TTedHerman · Oct 2, 2023

Hi, I tried the 7-line demo suggested, and it works (even on my RPi4) using an OAK-D. But as said above, it lags considerably wrt real time (maybe two or more seconds). I'm wondering how I can just get the passthrough, that is, only the landmarks and not the image (whole frame) data.

Looking at https://github.com/luxonis/depthai-experiments/blob/master/gen2-human-pose/main.py we see that as the queue is processed, each item has a list of potentially 18 landmarks (?) containing (x,y) of each landmark. It's unclear to me how this works. I'd also like to obtain depth as well as the (x,y) and a label of the landmark for each item.

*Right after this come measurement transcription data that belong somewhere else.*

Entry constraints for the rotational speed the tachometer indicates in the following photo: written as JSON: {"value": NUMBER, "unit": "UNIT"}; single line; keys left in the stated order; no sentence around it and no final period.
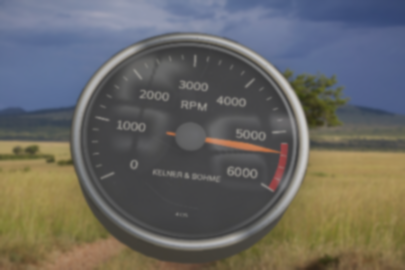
{"value": 5400, "unit": "rpm"}
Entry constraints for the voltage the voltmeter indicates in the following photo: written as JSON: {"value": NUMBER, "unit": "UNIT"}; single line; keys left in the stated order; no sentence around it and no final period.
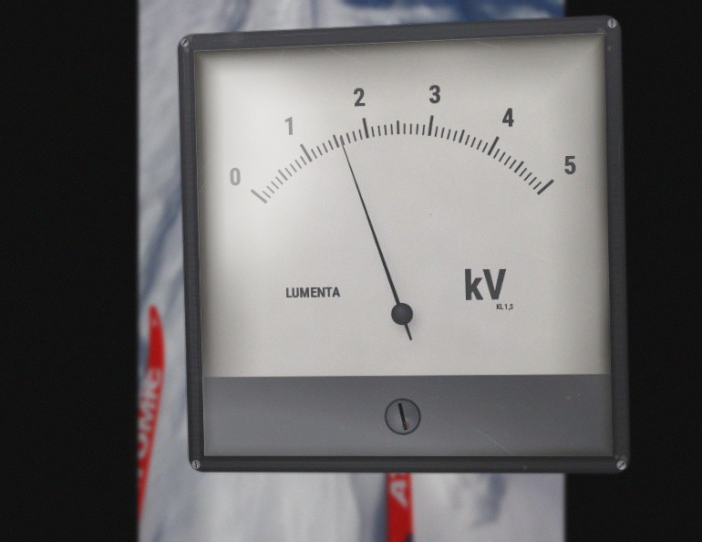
{"value": 1.6, "unit": "kV"}
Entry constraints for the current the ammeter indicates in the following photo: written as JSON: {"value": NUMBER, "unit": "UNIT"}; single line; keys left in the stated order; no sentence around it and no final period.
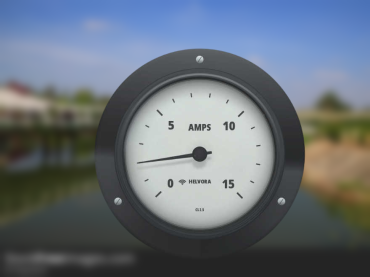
{"value": 2, "unit": "A"}
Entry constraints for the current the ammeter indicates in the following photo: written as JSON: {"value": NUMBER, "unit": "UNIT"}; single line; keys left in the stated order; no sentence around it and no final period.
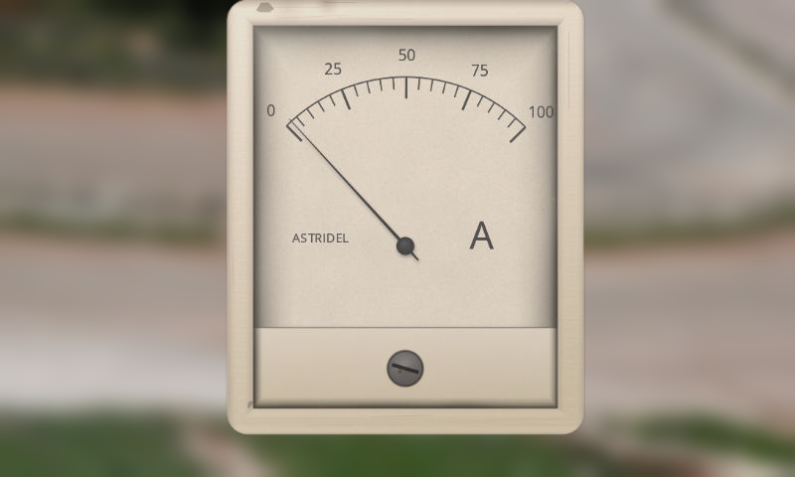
{"value": 2.5, "unit": "A"}
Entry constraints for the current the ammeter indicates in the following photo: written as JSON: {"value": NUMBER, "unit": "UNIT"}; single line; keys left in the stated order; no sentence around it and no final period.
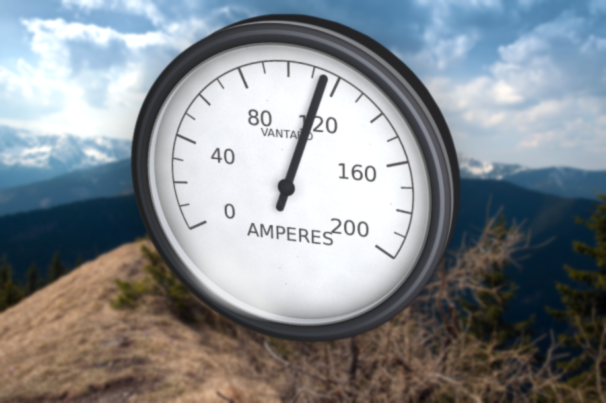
{"value": 115, "unit": "A"}
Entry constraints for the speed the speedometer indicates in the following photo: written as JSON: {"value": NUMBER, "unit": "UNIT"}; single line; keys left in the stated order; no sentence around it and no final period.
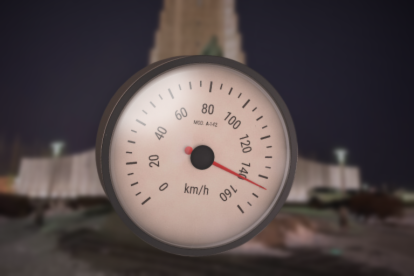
{"value": 145, "unit": "km/h"}
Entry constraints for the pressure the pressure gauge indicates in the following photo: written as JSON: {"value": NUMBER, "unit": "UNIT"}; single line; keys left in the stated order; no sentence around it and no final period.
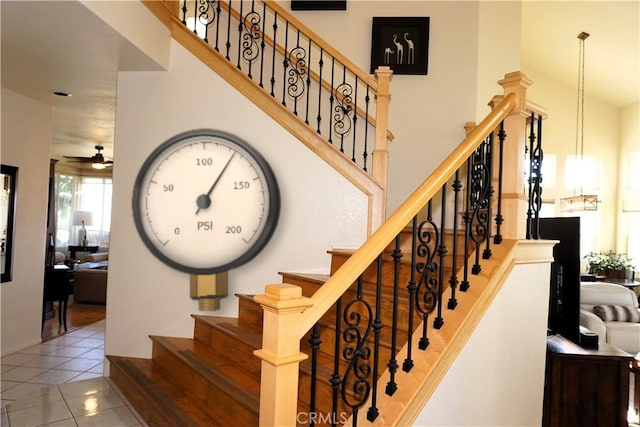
{"value": 125, "unit": "psi"}
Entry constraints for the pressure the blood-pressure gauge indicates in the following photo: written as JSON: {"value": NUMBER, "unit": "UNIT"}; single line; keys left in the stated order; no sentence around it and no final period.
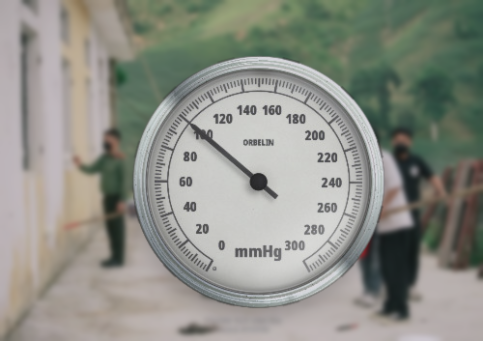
{"value": 100, "unit": "mmHg"}
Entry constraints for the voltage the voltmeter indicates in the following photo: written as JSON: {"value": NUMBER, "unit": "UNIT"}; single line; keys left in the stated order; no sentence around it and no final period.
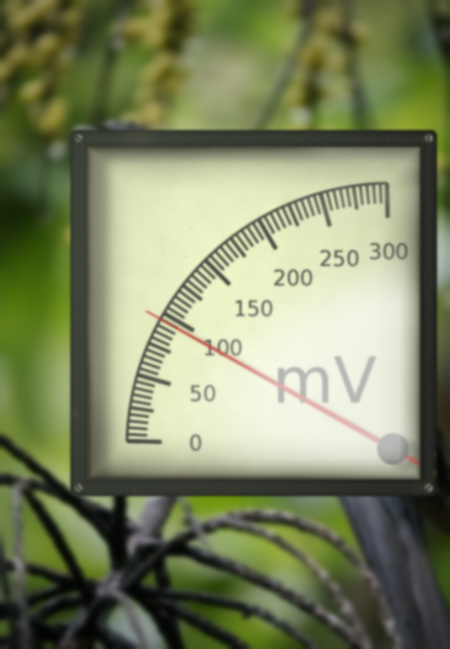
{"value": 95, "unit": "mV"}
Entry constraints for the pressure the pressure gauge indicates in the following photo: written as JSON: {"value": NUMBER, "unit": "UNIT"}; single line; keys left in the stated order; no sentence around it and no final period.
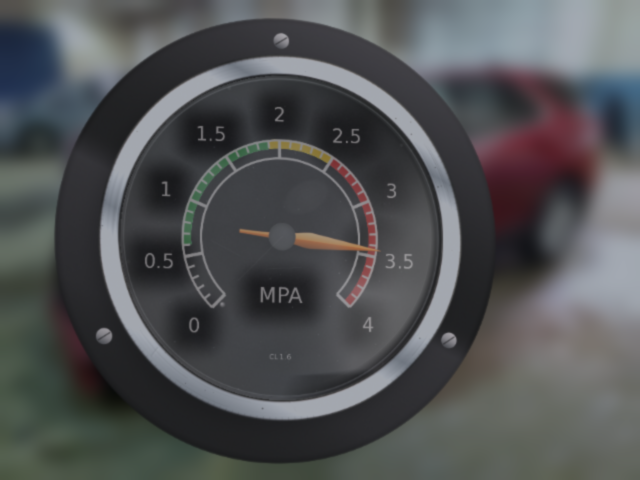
{"value": 3.45, "unit": "MPa"}
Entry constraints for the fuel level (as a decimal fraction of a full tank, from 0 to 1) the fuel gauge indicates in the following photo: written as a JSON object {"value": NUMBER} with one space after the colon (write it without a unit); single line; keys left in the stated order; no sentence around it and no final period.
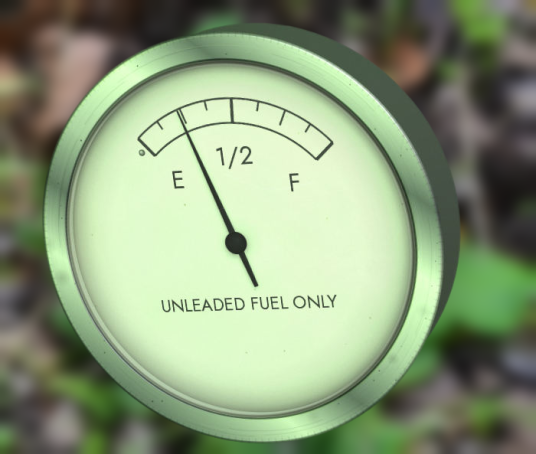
{"value": 0.25}
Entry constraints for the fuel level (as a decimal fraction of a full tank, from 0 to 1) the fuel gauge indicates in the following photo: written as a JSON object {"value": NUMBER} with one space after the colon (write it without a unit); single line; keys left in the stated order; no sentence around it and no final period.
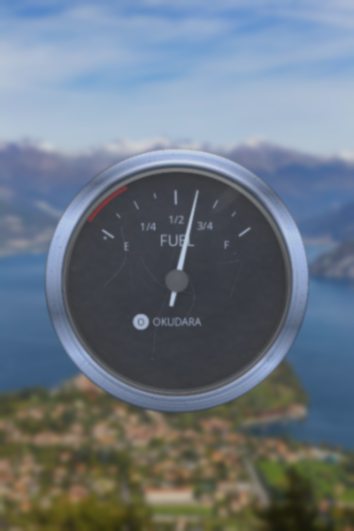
{"value": 0.625}
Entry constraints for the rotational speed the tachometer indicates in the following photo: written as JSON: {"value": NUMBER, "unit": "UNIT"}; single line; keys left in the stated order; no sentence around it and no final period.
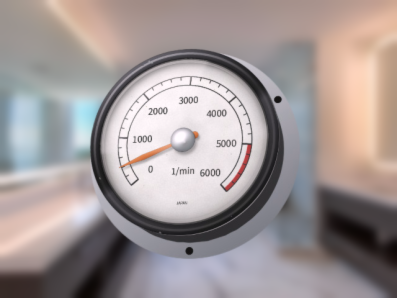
{"value": 400, "unit": "rpm"}
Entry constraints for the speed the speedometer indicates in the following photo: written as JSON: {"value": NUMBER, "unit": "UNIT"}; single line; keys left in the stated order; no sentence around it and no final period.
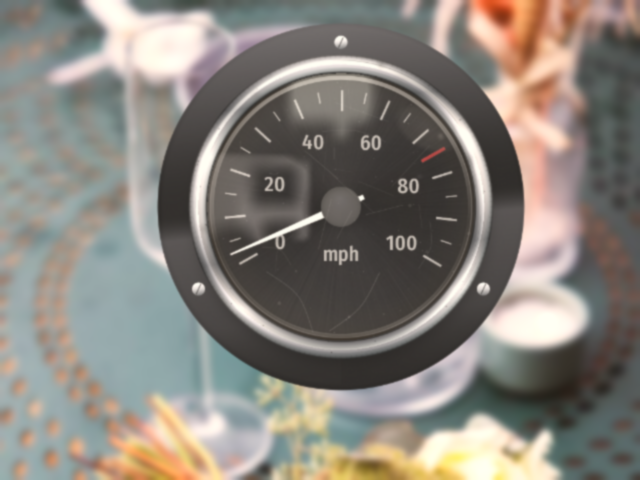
{"value": 2.5, "unit": "mph"}
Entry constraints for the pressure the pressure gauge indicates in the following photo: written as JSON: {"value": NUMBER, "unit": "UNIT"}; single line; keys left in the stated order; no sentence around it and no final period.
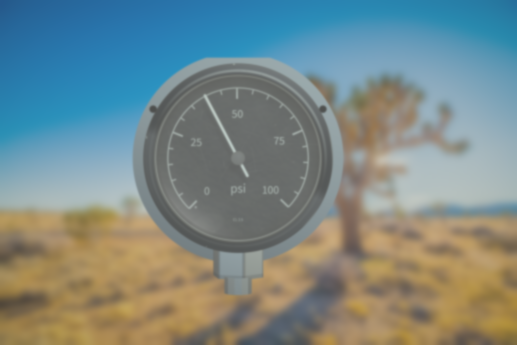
{"value": 40, "unit": "psi"}
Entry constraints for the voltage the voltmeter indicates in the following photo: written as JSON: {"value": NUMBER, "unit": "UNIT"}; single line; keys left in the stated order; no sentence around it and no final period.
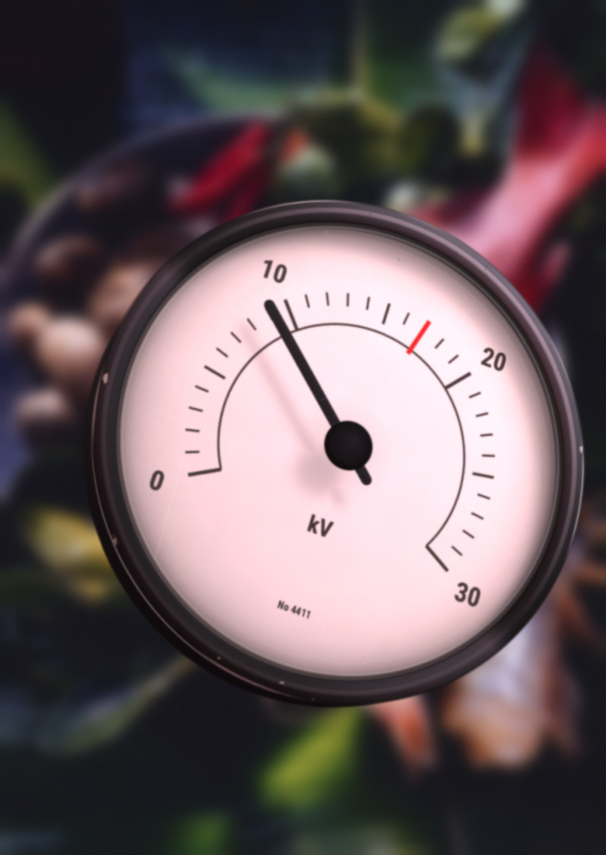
{"value": 9, "unit": "kV"}
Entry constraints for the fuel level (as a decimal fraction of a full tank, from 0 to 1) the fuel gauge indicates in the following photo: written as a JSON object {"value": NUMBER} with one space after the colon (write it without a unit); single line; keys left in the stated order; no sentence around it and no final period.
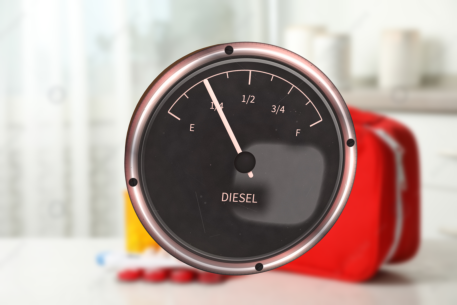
{"value": 0.25}
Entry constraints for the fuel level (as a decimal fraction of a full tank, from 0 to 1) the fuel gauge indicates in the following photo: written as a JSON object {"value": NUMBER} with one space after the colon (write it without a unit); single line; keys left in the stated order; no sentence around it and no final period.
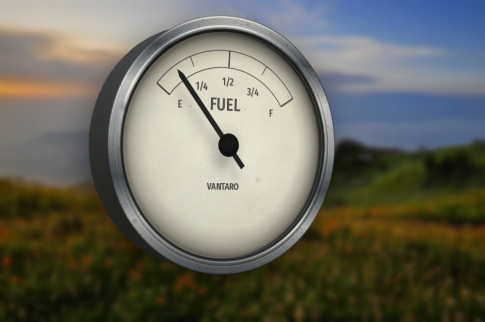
{"value": 0.125}
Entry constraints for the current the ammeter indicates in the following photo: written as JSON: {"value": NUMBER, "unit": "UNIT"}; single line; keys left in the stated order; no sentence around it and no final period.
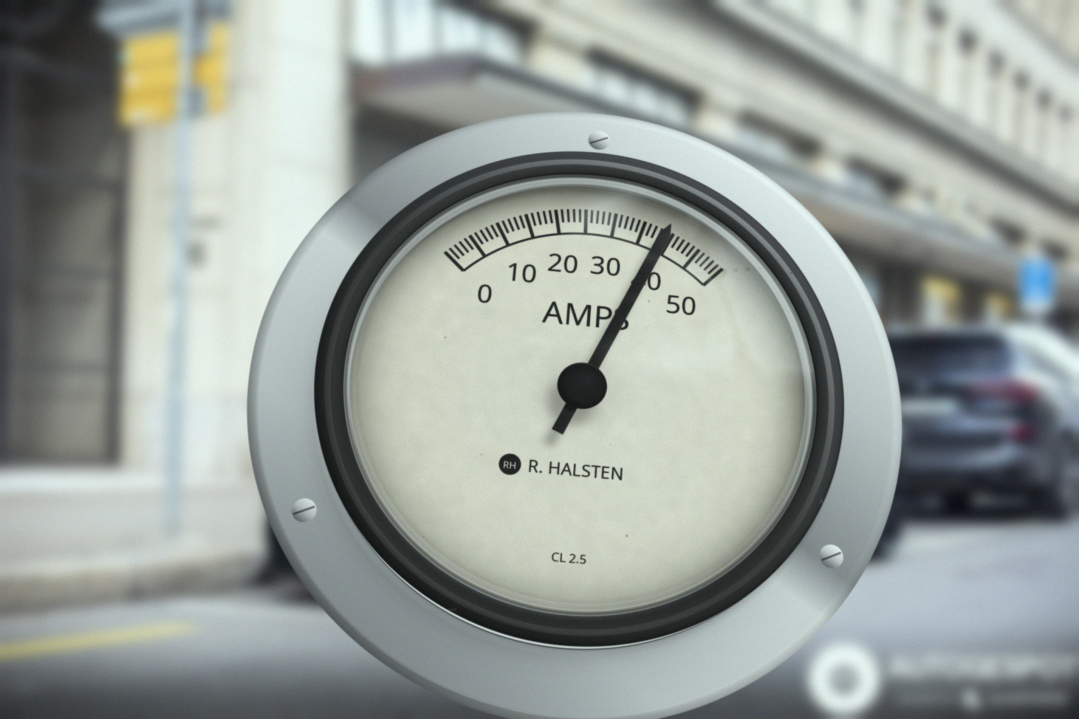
{"value": 39, "unit": "A"}
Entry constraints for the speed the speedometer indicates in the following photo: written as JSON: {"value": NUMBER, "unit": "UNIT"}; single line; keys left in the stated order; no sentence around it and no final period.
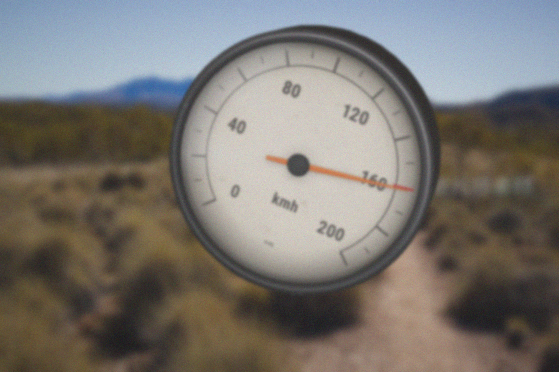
{"value": 160, "unit": "km/h"}
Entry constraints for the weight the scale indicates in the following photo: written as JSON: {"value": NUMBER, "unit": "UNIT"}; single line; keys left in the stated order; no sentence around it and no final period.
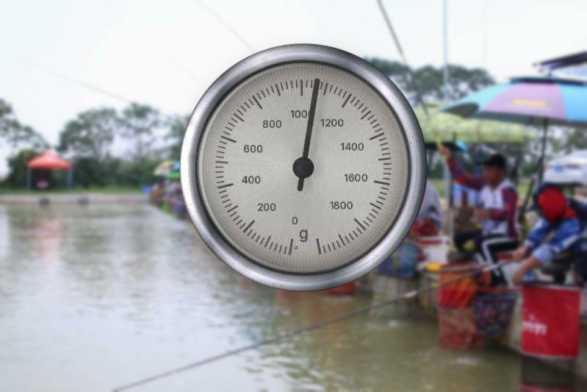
{"value": 1060, "unit": "g"}
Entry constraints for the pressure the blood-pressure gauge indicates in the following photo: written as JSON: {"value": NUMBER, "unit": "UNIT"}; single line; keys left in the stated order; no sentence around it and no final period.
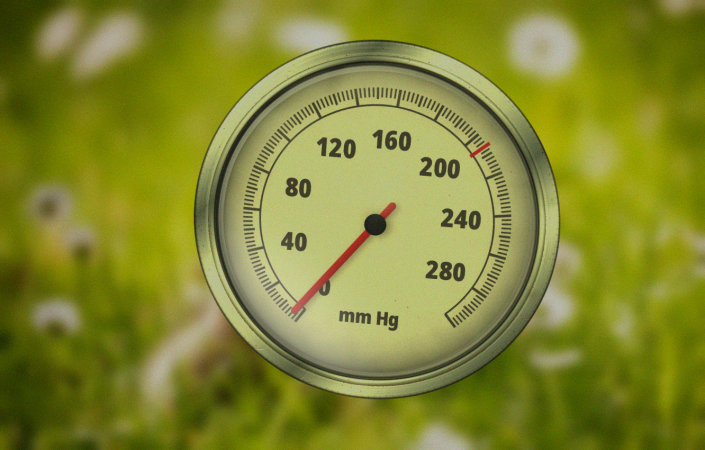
{"value": 4, "unit": "mmHg"}
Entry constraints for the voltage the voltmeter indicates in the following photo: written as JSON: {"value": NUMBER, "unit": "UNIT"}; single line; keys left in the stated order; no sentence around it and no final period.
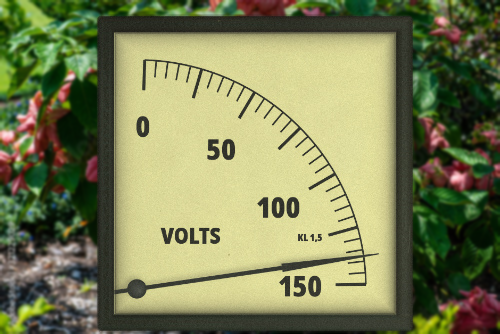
{"value": 137.5, "unit": "V"}
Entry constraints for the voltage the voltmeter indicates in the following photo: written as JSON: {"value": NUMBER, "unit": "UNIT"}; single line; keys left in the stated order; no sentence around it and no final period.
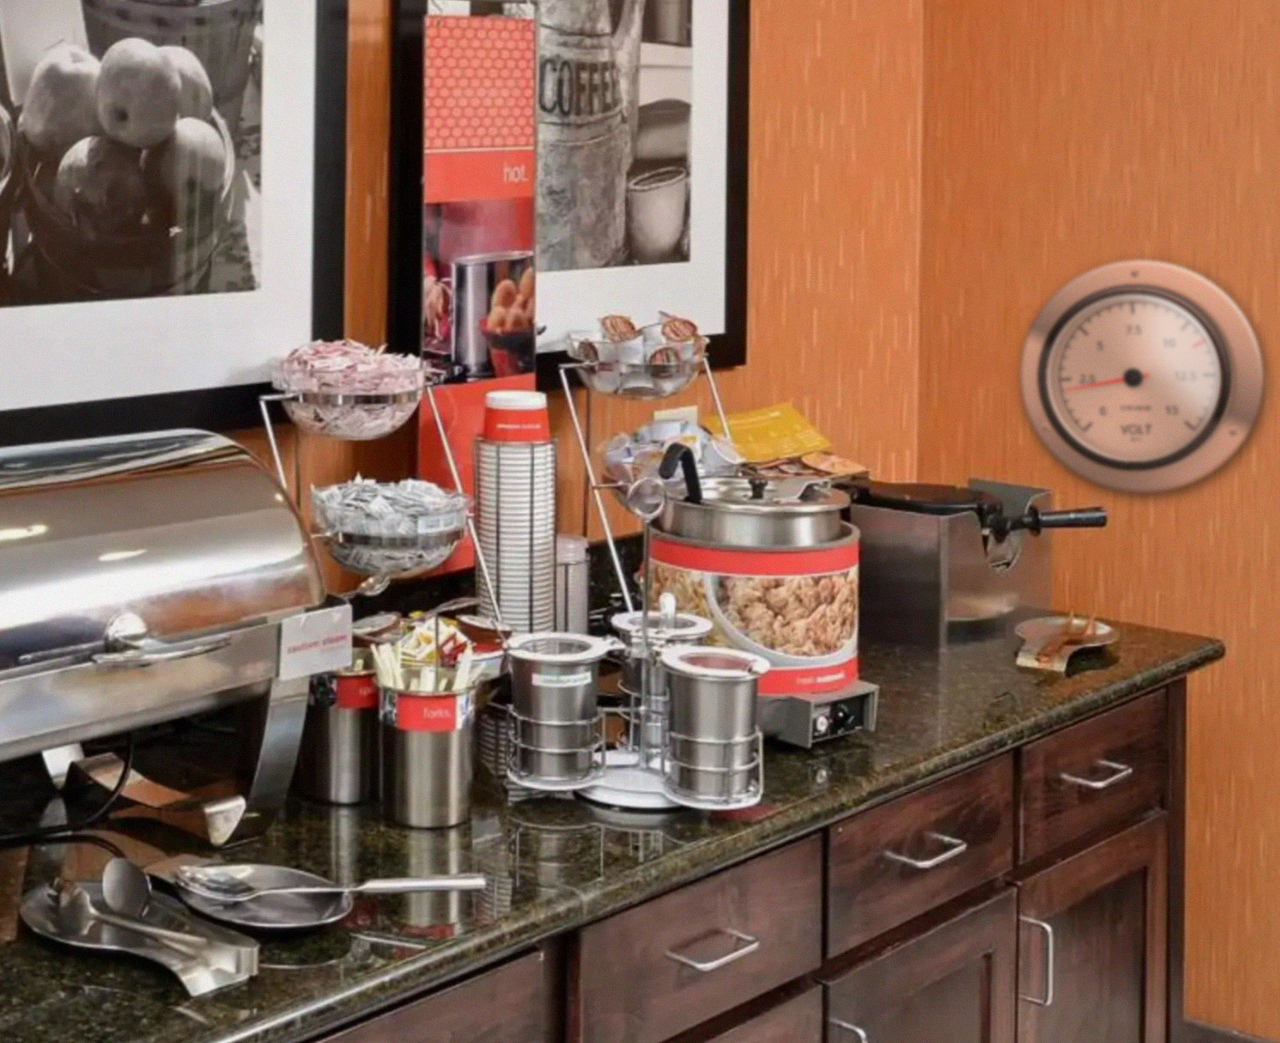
{"value": 2, "unit": "V"}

However, looking deeper, there is code for heatmaps, and then

probMap = cv2.resize(probMap, nm.inputSize) # (456, 256)

keypoints = getKeypoints(probMap, 0.3)

new_keypoints_list = np.vstack([new_keypoints_list, *keypoints])

looks like maybe it is not so simple and bandwidth-limited as I imagined (otherwise why the cv2 call).

Is this something that depthai_sdk can make easy, or should I just try working with gen2?

TTedHerman · Sep 28, 2023

On the landing page for luxonis.com, under the Artificial Intelligence section, then the tab for Landmark Detection, there is a kind of pose estimation shown with a woman dancing. It's not the standard human pose estimation: the wire skeleton doesn't include the head and there are two verticals for the torso. What model was used to do this, and can I try it on my OAK-D? I searched the zoo for landmarks but didn't find a description that I thought was the one used.

Note: the TF models here: https://www.tensorflow.org/lite/examples/pose_estimation/overview look similar, though the facial landmarks are missing. Is it because she wears a mask?

TTedHerman · Sep 27, 2023

Thank you, that got the PointcloudComponent demo to working. The IMUComponent fails probably because my OAK-D is too old (firmware complaint). Not a problem since I wasn't planning on using IMU functions.